Morrison feels big progress has been made in tightening up the club’s spending whilst retaining a competitive side on the park, with Billy Dodds’ men top of the Championship at present.
He added: “It was tightening up while keeping the quality all the time, keeping the boys on the park.
“Ideally you’re looking at putting more money into the playing squad if you can, but you can’t do that if you’re still running at a loss.
“You’ve got to cut your cloth as best you can, and when you make some money then you can spend some money.
“It’s got to be sustainable money, not just money that’s there and then it’s gone. It can’t happen that way.”
Morrison feels maximising the use of Caledonian Stadium for events such as next summer’s Andrea Bocelli concert will go a long towards the club enjoying a self-sustaining future.
He added: “What we’ve got here is a massive asset on a fantastic site, so you’ve got to make the most of that.

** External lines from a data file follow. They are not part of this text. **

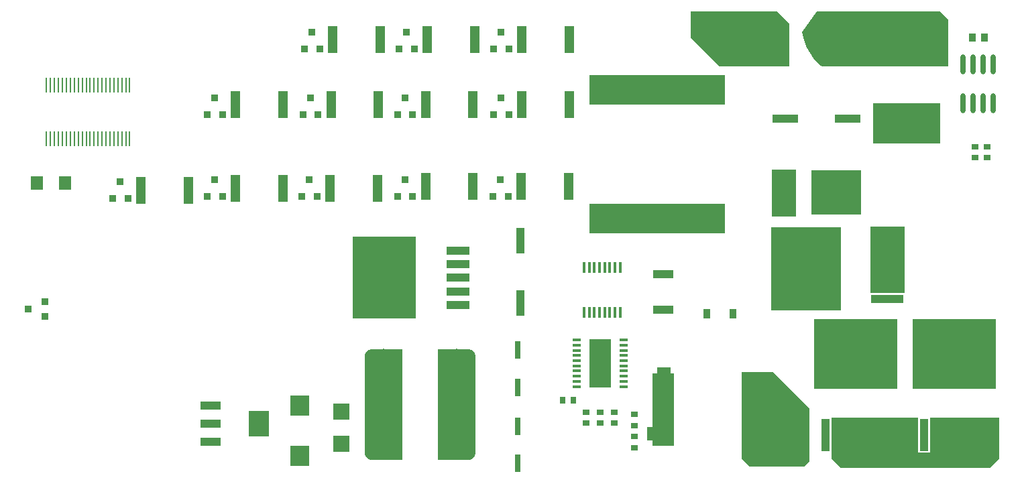
<source format=gtp>
G04 Layer_Color=8421504*
%FSAX24Y24*%
%MOIN*%
G70*
G01*
G75*
%ADD10R,0.0320X0.0360*%
%ADD11R,0.0315X0.0906*%
%ADD12R,0.6750X0.1500*%
%ADD13R,0.0358X0.0480*%
%ADD14R,0.0630X0.0472*%
%ADD15R,0.0945X0.1024*%
%ADD16R,0.0984X0.0394*%
%ADD17R,0.0984X0.1299*%
%ADD18R,0.0492X0.1319*%
%ADD19R,0.0354X0.0276*%
%ADD20R,0.0276X0.0354*%
%ADD21R,0.4173X0.3465*%
%ADD22R,0.0413X0.1634*%
%ADD23R,0.0787X0.0787*%
%ADD24R,0.3150X0.4094*%
%ADD25R,0.1142X0.0394*%
%ADD26R,0.0354X0.0394*%
%ADD27R,0.0140X0.0580*%
G04:AMPARAMS|DCode=28|XSize=187mil|YSize=551.2mil|CornerRadius=93.5mil|HoleSize=0mil|Usage=FLASHONLY|Rotation=0.000|XOffset=0mil|YOffset=0mil|HoleType=Round|Shape=RoundedRectangle|*
%AMROUNDEDRECTD28*
21,1,0.1870,0.3642,0,0,0.0*
21,1,0.0000,0.5512,0,0,0.0*
1,1,0.1870,0.0000,-0.1821*
1,1,0.1870,0.0000,-0.1821*
1,1,0.1870,0.0000,0.1821*
1,1,0.1870,0.0000,0.1821*
%
%ADD28ROUNDEDRECTD28*%
%ADD29R,0.3340X0.2050*%
%ADD30R,0.0394X0.1260*%
%ADD31R,0.0950X0.1110*%
%ADD32R,0.0360X0.0320*%
%ADD33O,0.0098X0.0748*%
%ADD34O,0.0276X0.0984*%
%ADD35R,0.1024X0.0413*%
%ADD36R,0.0413X0.0177*%
%ADD37R,0.1079X0.2390*%
%ADD38R,0.1260X0.0394*%
%ADD39R,0.3465X0.4173*%
%ADD40R,0.1634X0.0413*%
%ADD41R,0.1122X0.0492*%
%ADD42R,0.2480X0.2185*%
%ADD46R,0.0630X0.0650*%
%ADD47R,0.1100X0.3600*%
%ADD49R,0.1200X0.2350*%
%ADD78R,0.0650X0.0370*%
%ADD79R,0.0380X0.0650*%
%ADD80R,0.0375X0.0651*%
%ADD81R,0.0380X0.0651*%
G36*
X040915Y016096D02*
X041011Y016056D01*
X041093Y015993D01*
X041156Y015911D01*
X041196Y015815D01*
X041206Y015738D01*
Y015712D01*
Y010988D01*
Y010962D01*
X041196Y010885D01*
X041156Y010789D01*
X041093Y010707D01*
X041011Y010644D01*
X040915Y010604D01*
X040838Y010594D01*
X039336D01*
Y016106D01*
X040838D01*
X040915Y016096D01*
D02*
G37*
G36*
X037564Y010594D02*
X036062D01*
X035985Y010604D01*
X035889Y010644D01*
X035807Y010707D01*
X035744Y010789D01*
X035704Y010885D01*
X035694Y010962D01*
Y010988D01*
Y015712D01*
Y015738D01*
X035704Y015815D01*
X035744Y015911D01*
X035807Y015993D01*
X035889Y016056D01*
X035985Y016096D01*
X036062Y016106D01*
X037564D01*
Y010594D01*
D02*
G37*
G36*
X057800Y013150D02*
X057800Y010500D01*
X057550Y010250D01*
X054850Y010250D01*
X054450Y010650D01*
Y014950D01*
X056000D01*
X057800Y013150D01*
D02*
G37*
G36*
X067250Y010650D02*
X066800Y010200D01*
X059350Y010200D01*
X058900Y010650D01*
X058900Y012700D01*
X063200D01*
Y010950D01*
X063800D01*
X063800Y012700D01*
X067250Y012700D01*
X067250Y010650D01*
D02*
G37*
G36*
X064700Y032500D02*
X064700Y030150D01*
X058426Y030150D01*
X058311Y030243D01*
X058008Y030566D01*
X057828Y030819D01*
X057678Y031091D01*
X057559Y031377D01*
X057460Y031743D01*
X057441Y031868D01*
X058179Y032900D01*
X064300Y032900D01*
X064700Y032500D01*
D02*
G37*
G36*
X056800Y032300D02*
X056800Y030150D01*
X053350D01*
X051900Y031600D01*
X051900Y032900D01*
X056200D01*
X056800Y032300D01*
D02*
G37*
G36*
X062550Y018900D02*
X060850D01*
Y022200D01*
X062550D01*
Y018900D01*
D02*
G37*
D10*
X028250Y028590D02*
D03*
X028630Y027756D02*
D03*
X027876D02*
D03*
X032626D02*
D03*
X033380D02*
D03*
X033000Y028590D02*
D03*
X042076Y023706D02*
D03*
X042830D02*
D03*
X042450Y024540D02*
D03*
X037700D02*
D03*
X038080Y023706D02*
D03*
X037326D02*
D03*
X028250Y024540D02*
D03*
X028630Y023706D02*
D03*
X027876D02*
D03*
X023176Y023606D02*
D03*
X023930D02*
D03*
X023550Y024440D02*
D03*
X032576Y023706D02*
D03*
X033330D02*
D03*
X032950Y024540D02*
D03*
X037399Y031020D02*
D03*
X038153D02*
D03*
X037773Y031854D02*
D03*
X042473D02*
D03*
X042853Y031020D02*
D03*
X042099D02*
D03*
X033073Y031854D02*
D03*
X033453Y031020D02*
D03*
X032699D02*
D03*
X042099Y027770D02*
D03*
X042853D02*
D03*
X042473Y028604D02*
D03*
X037700Y028590D02*
D03*
X038080Y027756D02*
D03*
X037326D02*
D03*
D11*
X043300Y010425D02*
D03*
Y012275D02*
D03*
Y014200D02*
D03*
Y016050D02*
D03*
D12*
X050250Y022600D02*
D03*
Y029000D02*
D03*
D13*
X053994Y017850D02*
D03*
X052706D02*
D03*
D14*
X020809Y024350D02*
D03*
X019391D02*
D03*
D15*
X032453Y013311D02*
D03*
Y010791D02*
D03*
D16*
X028049Y013306D02*
D03*
Y012400D02*
D03*
Y011494D02*
D03*
D17*
X030451Y012400D02*
D03*
D18*
X031631Y028250D02*
D03*
X029269D02*
D03*
X036454Y031514D02*
D03*
X034092D02*
D03*
X041154D02*
D03*
X038792D02*
D03*
X045854D02*
D03*
X043492D02*
D03*
X045854Y028264D02*
D03*
X043492D02*
D03*
X041081Y028250D02*
D03*
X038719D02*
D03*
X036381D02*
D03*
X034019D02*
D03*
X045831Y024200D02*
D03*
X043469D02*
D03*
X041081D02*
D03*
X038719D02*
D03*
X026931Y024000D02*
D03*
X024569D02*
D03*
X031631Y024100D02*
D03*
X029269D02*
D03*
X036331D02*
D03*
X033969D02*
D03*
D19*
X066050Y026176D02*
D03*
Y025624D02*
D03*
X066650Y026176D02*
D03*
Y025624D02*
D03*
X048100Y012976D02*
D03*
Y012424D02*
D03*
X049100Y012300D02*
D03*
Y012851D02*
D03*
X047400Y012976D02*
D03*
Y012424D02*
D03*
X046700Y012976D02*
D03*
Y012424D02*
D03*
X049100Y011751D02*
D03*
Y011200D02*
D03*
D20*
X045524Y013550D02*
D03*
X046076D02*
D03*
D21*
X060100Y015855D02*
D03*
X065000D02*
D03*
D22*
X061600Y011839D02*
D03*
X061100D02*
D03*
X060600D02*
D03*
X059600D02*
D03*
X059100D02*
D03*
X058600D02*
D03*
X066500D02*
D03*
X066000D02*
D03*
X065500D02*
D03*
X064500D02*
D03*
X064000D02*
D03*
X063500D02*
D03*
D23*
X034550Y012987D02*
D03*
Y011413D02*
D03*
D24*
X036661Y019650D02*
D03*
D25*
X040343Y020989D02*
D03*
Y020319D02*
D03*
Y019650D02*
D03*
Y018981D02*
D03*
Y018311D02*
D03*
D26*
X065885Y031600D02*
D03*
X066515D02*
D03*
D27*
X046604Y017940D02*
D03*
X046860D02*
D03*
X047116D02*
D03*
X047372D02*
D03*
X047628D02*
D03*
X047884D02*
D03*
X048140D02*
D03*
X048396D02*
D03*
Y020160D02*
D03*
X048140D02*
D03*
X047884D02*
D03*
X047628D02*
D03*
X047372D02*
D03*
X047116D02*
D03*
X046860D02*
D03*
X046604D02*
D03*
D28*
X036629Y013350D02*
D03*
X040271D02*
D03*
D29*
X062650Y031575D02*
D03*
Y027325D02*
D03*
D30*
X043450Y018415D02*
D03*
Y021485D02*
D03*
D31*
X050550Y011900D02*
D03*
X055044D02*
D03*
X050550Y014310D02*
D03*
X055044D02*
D03*
D32*
X019794Y017726D02*
D03*
Y018480D02*
D03*
X018960Y018100D02*
D03*
D33*
X019883Y026571D02*
D03*
X020080D02*
D03*
X020277D02*
D03*
X020474D02*
D03*
X020670D02*
D03*
X020867D02*
D03*
X021064D02*
D03*
X021261D02*
D03*
X021458D02*
D03*
X021655D02*
D03*
X021852D02*
D03*
X022048D02*
D03*
X022245D02*
D03*
X022442D02*
D03*
X022639D02*
D03*
X022836D02*
D03*
X023033D02*
D03*
X023230D02*
D03*
X023426D02*
D03*
X023623D02*
D03*
X023820D02*
D03*
X024017D02*
D03*
X019883Y029229D02*
D03*
X020080D02*
D03*
X020277D02*
D03*
X020474D02*
D03*
X020670D02*
D03*
X020867D02*
D03*
X021064D02*
D03*
X021261D02*
D03*
X021458D02*
D03*
X021655D02*
D03*
X021852D02*
D03*
X022048D02*
D03*
X022245D02*
D03*
X022442D02*
D03*
X022639D02*
D03*
X022836D02*
D03*
X023033D02*
D03*
X023230D02*
D03*
X023426D02*
D03*
X023623D02*
D03*
X023820D02*
D03*
X024017D02*
D03*
D34*
X065450Y028335D02*
D03*
X065950D02*
D03*
X066450D02*
D03*
X066950D02*
D03*
X065450Y030265D02*
D03*
X065950D02*
D03*
X066450D02*
D03*
X066950D02*
D03*
D35*
X050550Y018064D02*
D03*
Y019836D02*
D03*
D36*
X046239Y016552D02*
D03*
Y016296D02*
D03*
Y016040D02*
D03*
Y015784D02*
D03*
Y015528D02*
D03*
Y015272D02*
D03*
Y015016D02*
D03*
Y014760D02*
D03*
Y014504D02*
D03*
Y014248D02*
D03*
X048561Y016552D02*
D03*
Y016296D02*
D03*
Y016040D02*
D03*
Y015784D02*
D03*
Y015528D02*
D03*
Y015272D02*
D03*
Y015016D02*
D03*
Y014760D02*
D03*
Y014504D02*
D03*
Y014248D02*
D03*
D37*
X047400Y015400D02*
D03*
D38*
X059685Y027550D02*
D03*
X056615D02*
D03*
D39*
X057645Y020100D02*
D03*
D40*
X061661Y021600D02*
D03*
Y021100D02*
D03*
Y020600D02*
D03*
Y019600D02*
D03*
Y019100D02*
D03*
Y018600D02*
D03*
D41*
X056566Y024802D02*
D03*
Y022998D02*
D03*
D42*
X059145Y023900D02*
D03*
D46*
X020809Y024350D02*
D03*
X019391D02*
D03*
D47*
X050550Y013100D02*
D03*
D49*
X056550Y023875D02*
D03*
D78*
X050565Y015035D02*
D03*
D79*
X049915Y011900D02*
D03*
D80*
X055698Y011863D02*
D03*
D81*
X055697Y014360D02*
D03*
M02*

</source>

“Billy Dodds and John Robertson deal with football, Scot Gardiner deals with a bit more football than I do. I don’t really deal with football, I try to make money for the club on other things.
“I still see that as the foundation. This is a brilliant hub and a brilliant city, so what we’ve got to do is maximise that – for money, and for the city as well.
“The money that we will take in for the Andrea Bocelli concert that weekend next summer, and hotels will be absolutely full. The pubs are going to make loads of money, and if we get into the Premiership again that’s massive, so we’ve got to try and do everything we can.
“We have sweated the asset more, we have rented out car parking when lockdown was there – although that has gone over because the contractors were late.
“We rented out some of the building, we announced Bocelli, we’re going to announce another concert on Saturday July 2, 2022.
“It’s all little bits we divide and conquer.”